[At the moment when Monsieur Hermann uttered the name of Prosper
Magnan, my opposite neighbor seized the decanter, poured out a glass
of water, and emptied it at a draught. This movement having attracted
my attention, I thought I noticed a slight trembling of the hand and a
moisture on the brow of the capitalist.
"What is that man's name?" I asked my neighbor.
"Taillefer," she replied.
"Do you feel ill?" I said to him, observing that this strange
personage was turning pale.
"Not at all," he said with a polite gesture of thanks. "I am
listening," he added, with a nod to the guests, who were all
simultaneously looking at him.
"I have forgotten," said Monsieur Hermann, "the name of the other
young man. But the confidences which Prosper Magnan subsequently made
to me enabled me to know that his companion was dark, rather thin, and
jovial. I will, if you please, call him Wilhelm, to give greater
clearness to the tale I am about to tell you."
The worthy German resumed his narrative after having, without the
smallest regard for romanticism and local color, baptized the young
French surgeon with a Teutonic name.]
By the time the two young men reached Andernach the night was dark.

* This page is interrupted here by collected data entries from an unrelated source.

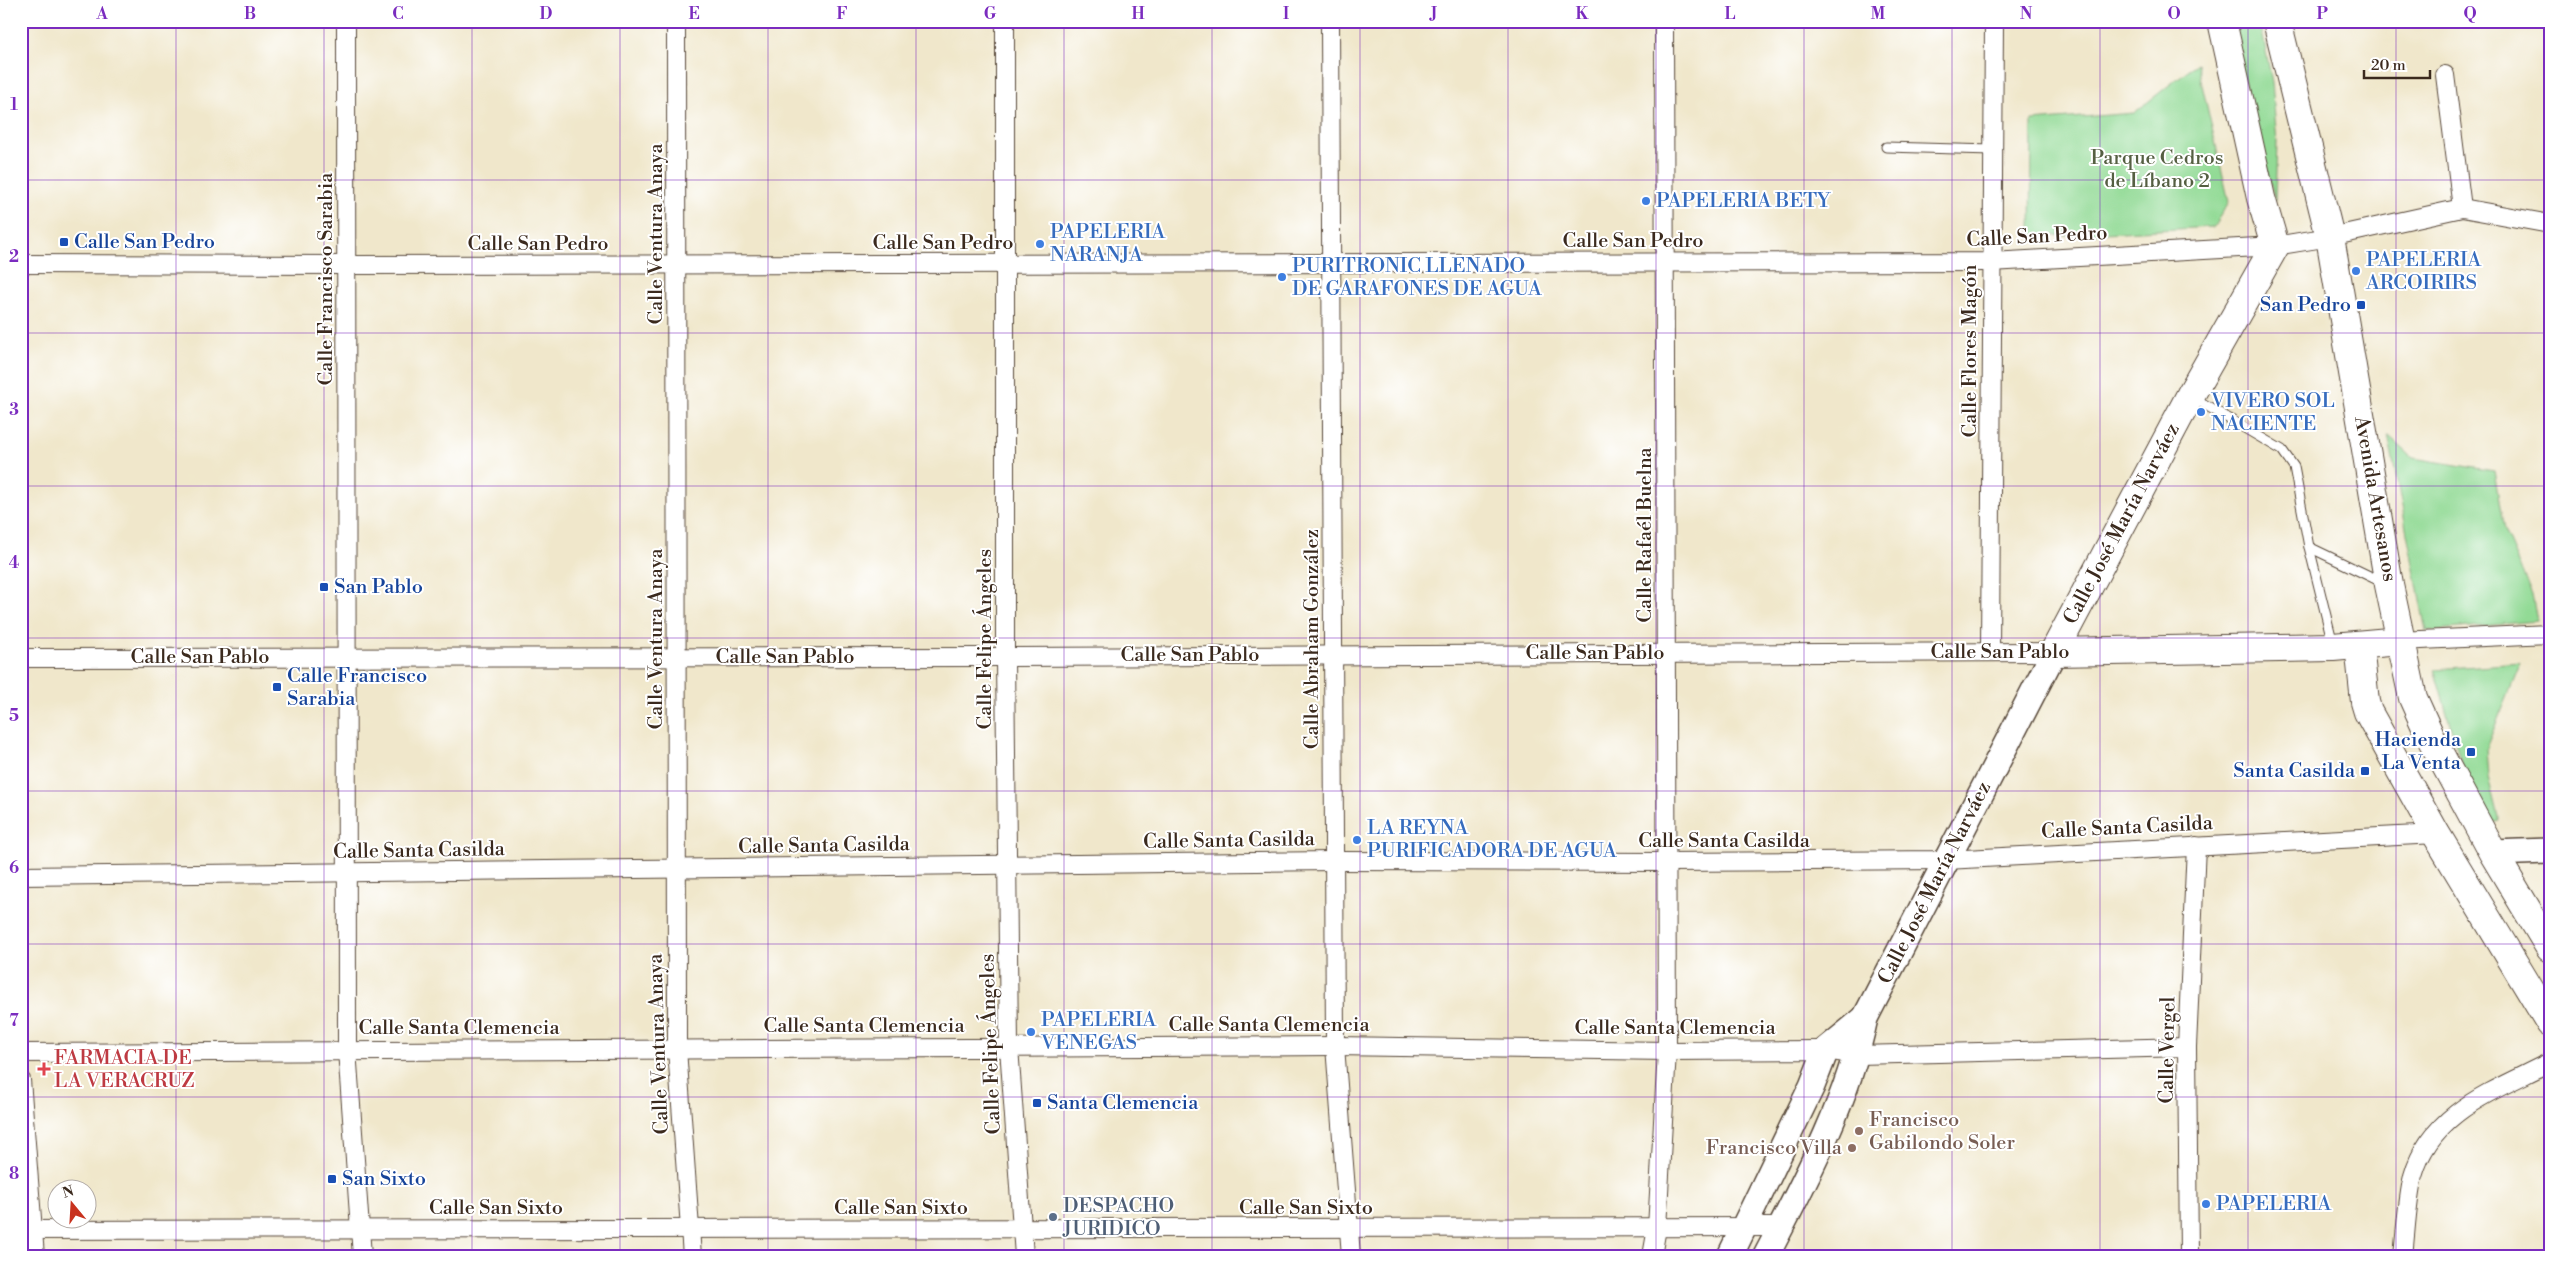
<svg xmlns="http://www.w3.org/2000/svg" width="2571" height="1277" viewBox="0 0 2571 1277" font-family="'Libre Bodoni',serif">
<rect width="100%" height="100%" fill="#fff"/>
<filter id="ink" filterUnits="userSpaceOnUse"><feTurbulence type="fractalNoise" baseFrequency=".02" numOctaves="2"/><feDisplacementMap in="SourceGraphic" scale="10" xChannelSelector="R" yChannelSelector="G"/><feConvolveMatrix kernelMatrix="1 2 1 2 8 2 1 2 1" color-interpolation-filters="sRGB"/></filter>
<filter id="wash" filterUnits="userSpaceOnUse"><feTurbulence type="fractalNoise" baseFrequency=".0096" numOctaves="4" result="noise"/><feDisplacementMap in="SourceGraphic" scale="20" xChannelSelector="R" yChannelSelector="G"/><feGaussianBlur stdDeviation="1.12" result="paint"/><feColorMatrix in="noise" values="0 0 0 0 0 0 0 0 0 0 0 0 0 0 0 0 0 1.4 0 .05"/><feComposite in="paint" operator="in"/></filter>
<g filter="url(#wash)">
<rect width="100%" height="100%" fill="#f0e7cb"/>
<!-- green -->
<g fill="#92da95" stroke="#66825a">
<polygon points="2229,21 2260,21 2272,82 2277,142 2275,201"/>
<polygon points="2197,63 2229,202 2213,227 2031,237 2032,121 2134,113"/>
<polygon points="2388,435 2413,458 2494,471 2504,530 2532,595 2537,621 2426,631"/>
<polygon points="2521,663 2486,748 2488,777 2499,821 2491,823 2463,769 2434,669"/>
</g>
</g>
<g filter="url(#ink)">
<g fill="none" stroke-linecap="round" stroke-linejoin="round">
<!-- lane casing -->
<g stroke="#564638" stroke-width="11">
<g id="lane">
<polyline points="1886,147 1992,150"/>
<polyline points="2192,397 2282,450 2294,467 2309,547 2333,644"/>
<polyline points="2309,547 2384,583"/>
</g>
</g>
<!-- street casing -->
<g stroke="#564638" stroke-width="20">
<g id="street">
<polyline points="346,21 347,1050 362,1256"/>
<polyline points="676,21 677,1049 692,1256"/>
<polyline points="1005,21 1005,657 1009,1047 1024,1256"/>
<polyline points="1330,21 1335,1046 1351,1256"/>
<polyline points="2445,75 2462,208"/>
<polyline points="21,264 348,265 1991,262 2275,246 2330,237 2462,208 2550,224"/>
<polyline points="2400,641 2550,634"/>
<polyline points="1990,652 1994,21"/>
<polyline points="21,658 1005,657 2054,652"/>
<polyline points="21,876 1334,861 1666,862 1946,860 2436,834"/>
<polyline points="21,1053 1335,1046 1667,1051 1826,1050 1858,1055 2187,1047"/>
<polyline points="21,1080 35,1256"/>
<polyline points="21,1230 1781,1227"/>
<polyline points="1652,1256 1657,1228 1667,1051 1664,21"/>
<polyline points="2189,1256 2187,1047 2196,846"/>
<path d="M2403,1256C2406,1230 2407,1201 2413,1176C2431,1111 2496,1090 2550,1062"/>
</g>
</g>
<!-- secondary casing -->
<g stroke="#564638" stroke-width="28">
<g id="secondary">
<polyline points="2493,853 2550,851"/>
<polyline points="1730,1256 1812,1086 1826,1050 1865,1018"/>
<path d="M1766,1256C1805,1181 1848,1101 1865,1018L2054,652"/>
</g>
</g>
<!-- primary casing -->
<g stroke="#564638" stroke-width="30">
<g id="primary">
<polyline points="2222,21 2261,198 2275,246 2190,396 2054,652 2333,647 2400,641"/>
<polyline points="2277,21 2330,237 2389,585 2413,698 2431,738 2493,853 2550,948"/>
<polyline points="2359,645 2365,702 2368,712 2436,834 2550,1023"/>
</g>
</g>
<!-- lane -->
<use href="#lane" stroke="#fff" stroke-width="9"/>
<!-- street -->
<use href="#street" stroke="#fff" stroke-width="18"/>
<!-- secondary -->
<use href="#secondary" stroke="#fff" stroke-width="25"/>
<!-- primary -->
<use href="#primary" stroke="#fff" stroke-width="28"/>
</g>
</g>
<!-- grid -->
<path fill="none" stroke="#7b2cbf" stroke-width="1" stroke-opacity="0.55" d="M176,21V1256M324,21V1256M472,21V1256M620,21V1256M768,21V1256M916,21V1256M1064,21V1256M1212,21V1256M1360,21V1256M1508,21V1256M1656,21V1256M1804,21V1256M1952,21V1256M2100,21V1256M2248,21V1256M2396,21V1256M21,180H2550M21,333H2550M21,486H2550M21,638H2550M21,791H2550M21,944H2550M21,1097H2550"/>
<!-- markers -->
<g fill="#3f7fe0" stroke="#fff" stroke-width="2">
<circle cx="1646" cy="201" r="5"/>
<circle cx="1040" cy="244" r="5"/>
<circle cx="2356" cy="271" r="5"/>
<circle cx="1282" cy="277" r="5"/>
<circle cx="2201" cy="412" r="5"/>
<circle cx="1357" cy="840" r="5"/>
<circle cx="1031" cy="1032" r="5"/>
<circle cx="2206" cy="1204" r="5"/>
</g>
<g fill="#1a4fb4" stroke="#fff" stroke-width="2">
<rect x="59" y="237" width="10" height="10" rx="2.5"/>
<rect x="2356" y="300" width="10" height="10" rx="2.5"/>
<rect x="319" y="582" width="10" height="10" rx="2.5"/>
<rect x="272" y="682" width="10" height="10" rx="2.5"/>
<rect x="2466" y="747" width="10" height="10" rx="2.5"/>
<rect x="2360" y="766" width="10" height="10" rx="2.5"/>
<rect x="1032" y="1098" width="10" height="10" rx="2.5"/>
<rect x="327" y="1174" width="10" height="10" rx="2.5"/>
</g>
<path fill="#e0444e" stroke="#fff" stroke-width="2" d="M41.5 1061.5h5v5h5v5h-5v5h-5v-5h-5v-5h5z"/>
<g fill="#8d6e63" stroke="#fff" stroke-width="2">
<circle cx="1859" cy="1131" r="5"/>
<circle cx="1852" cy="1148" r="5"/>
</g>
<circle fill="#5c6f8a" stroke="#fff" stroke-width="2" cx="1053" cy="1217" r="5"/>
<g text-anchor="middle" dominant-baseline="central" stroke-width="4" stroke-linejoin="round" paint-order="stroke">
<!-- park labels -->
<g font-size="20" fill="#555f42" stroke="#fff">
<text x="2157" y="158">Parque Cedros<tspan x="2157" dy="23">de Líbano 2</tspan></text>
</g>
<!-- shop labels -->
<g font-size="20" fill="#366cbe" stroke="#fff" text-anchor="start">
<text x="1656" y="201">PAPELERIA BETY</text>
<text x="1050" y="232">PAPELERIA<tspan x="1050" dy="23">NARANJA</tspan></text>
<text x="2366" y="260">PAPELERIA<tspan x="2366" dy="23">ARCOIRIRS</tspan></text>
<text x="1292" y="266">PURITRONIC LLENADO<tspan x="1292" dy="23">DE GARAFONES DE AGUA</tspan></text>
<text x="2211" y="401">VIVERO SOL<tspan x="2211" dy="23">NACIENTE</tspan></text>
<text x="1367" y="828">LA REYNA<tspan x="1367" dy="23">PURIFICADORA DE AGUA</tspan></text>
<text x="1041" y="1020">PAPELERIA<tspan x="1041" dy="23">VENEGAS</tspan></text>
<text x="2216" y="1204">PAPELERIA</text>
</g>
<!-- street labels -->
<g font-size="20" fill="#3b2a1e" stroke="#fff">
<text transform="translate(656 234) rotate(-90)">Calle Ventura Anaya</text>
<text transform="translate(2037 237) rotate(-3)">Calle San Pedro</text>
<text x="1633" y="241">Calle San Pedro</text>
<text x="943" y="243">Calle San Pedro</text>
<text x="538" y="244">Calle San Pedro</text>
<text transform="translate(326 279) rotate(-90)">Calle Francisco Sarabia</text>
<text transform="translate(1970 351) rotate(-90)">Calle Flores Magón</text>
<text transform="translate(2375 499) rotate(80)">Avenida Artesanos</text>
<text transform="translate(2122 524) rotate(-62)">Calle José María Narváez</text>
<text transform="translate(1645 535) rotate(-90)">Calle Rafaél Buelna</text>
<text transform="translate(656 639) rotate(-90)">Calle Ventura Anaya</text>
<text transform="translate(985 639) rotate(-90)">Calle Felipe Ángeles</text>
<text transform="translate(1312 639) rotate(-90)">Calle Abraham González</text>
<text x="2000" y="652">Calle San Pablo</text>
<text x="1595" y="653">Calle San Pablo</text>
<text x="1190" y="655">Calle San Pablo</text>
<text x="200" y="657">Calle San Pablo</text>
<text x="785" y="657">Calle San Pablo</text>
<text transform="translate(2127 828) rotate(-3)">Calle Santa Casilda</text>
<text transform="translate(1229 841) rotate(-1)">Calle Santa Casilda</text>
<text x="1724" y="841">Calle Santa Casilda</text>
<text transform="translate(824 846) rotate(-1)">Calle Santa Casilda</text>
<text transform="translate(419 851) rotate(-1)">Calle Santa Casilda</text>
<text transform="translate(1935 883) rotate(-63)">Calle José María Narváez</text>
<text x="1269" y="1025">Calle Santa Clemencia</text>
<text x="864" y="1026">Calle Santa Clemencia</text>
<text x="459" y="1028">Calle Santa Clemencia</text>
<text x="1675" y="1028">Calle Santa Clemencia</text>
<text transform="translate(659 1044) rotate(-92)">Calle Ventura Anaya</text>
<text transform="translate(991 1044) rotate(-92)">Calle Felipe Ángeles</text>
<text transform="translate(2168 1050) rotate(-89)">Calle Vergel</text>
<text x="496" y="1208">Calle San Sixto</text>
<text x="901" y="1208">Calle San Sixto</text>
<text x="1306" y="1208">Calle San Sixto</text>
</g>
<!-- transit labels -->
<g font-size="20" fill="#164399" stroke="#fff" text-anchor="start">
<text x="74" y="242">Calle San Pedro</text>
<text x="2351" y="305" text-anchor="end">San Pedro</text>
<text x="334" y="587">San Pablo</text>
<text x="287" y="676">Calle Francisco<tspan x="287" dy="23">Sarabia</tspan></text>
<text x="2461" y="740" text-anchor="end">Hacienda<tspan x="2461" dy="23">La Venta</tspan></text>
<text x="2355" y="771" text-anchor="end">Santa Casilda</text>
<text x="1047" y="1103">Santa Clemencia</text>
<text x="342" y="1179">San Sixto</text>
</g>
<!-- health labels -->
<g font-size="20" fill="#be3a42" stroke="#fff" text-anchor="start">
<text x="54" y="1058">FARMACIA DE<tspan x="54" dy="23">LA VERACRUZ</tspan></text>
</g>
<!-- education labels -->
<g font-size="20" fill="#785e54" stroke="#fff" text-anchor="start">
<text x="1869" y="1120">Francisco<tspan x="1869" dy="23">Gabilondo Soler</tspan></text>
<text x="1842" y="1148" text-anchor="end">Francisco Villa</text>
</g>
<!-- service labels -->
<g font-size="20" fill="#4e5e75" stroke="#fff" text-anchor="start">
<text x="1063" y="1206">DESPACHO<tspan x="1063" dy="23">JURIDICO</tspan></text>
</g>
</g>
<!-- margin -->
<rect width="2571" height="1277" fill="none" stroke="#fff" stroke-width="55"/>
<!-- north arrow -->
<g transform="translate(72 1204) rotate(342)"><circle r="24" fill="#ffffff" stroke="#b1aaa5"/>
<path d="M0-4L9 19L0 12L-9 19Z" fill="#c8321e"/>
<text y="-8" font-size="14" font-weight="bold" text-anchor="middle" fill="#3b2a1e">N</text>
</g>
<!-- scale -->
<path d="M2364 70v8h66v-8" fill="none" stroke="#3b2a1e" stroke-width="2.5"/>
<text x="2371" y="70" font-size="15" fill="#3b2a1e" stroke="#ffffff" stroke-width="4" paint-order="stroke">20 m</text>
<rect x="28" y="28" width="2516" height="1222" fill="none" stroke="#7b2cbf" stroke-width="2"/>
<g font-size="16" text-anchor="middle" font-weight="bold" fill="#7b2cbf">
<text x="102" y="19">A</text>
<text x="250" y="19">B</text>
<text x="398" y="19">C</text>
<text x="546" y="19">D</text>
<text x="694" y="19">E</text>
<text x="842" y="19">F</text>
<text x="990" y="19">G</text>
<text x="1138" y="19">H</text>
<text x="1286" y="19">I</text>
<text x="1434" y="19">J</text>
<text x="1582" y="19">K</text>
<text x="1730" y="19">L</text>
<text x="1878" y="19">M</text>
<text x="2026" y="19">N</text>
<text x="2174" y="19">O</text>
<text x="2322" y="19">P</text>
<text x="2470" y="19">Q</text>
<text x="14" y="110">1</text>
<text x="14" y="262">2</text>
<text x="14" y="415">3</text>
<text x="14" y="568">4</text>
<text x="14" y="721">5</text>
<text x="14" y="873">6</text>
<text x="14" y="1026">7</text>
<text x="14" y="1179">8</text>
</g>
</svg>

Presuming that they would lose much time in looking for their chiefs
and obtaining from them a military billet in a town already full of
soldiers, they resolved to spend their last night of freedom at an inn
standing some two or three hundred feet from Andernach, the rich color
of which, embellished by the fires of the setting sun, they had
greatly admired from the summit of the hill above the town.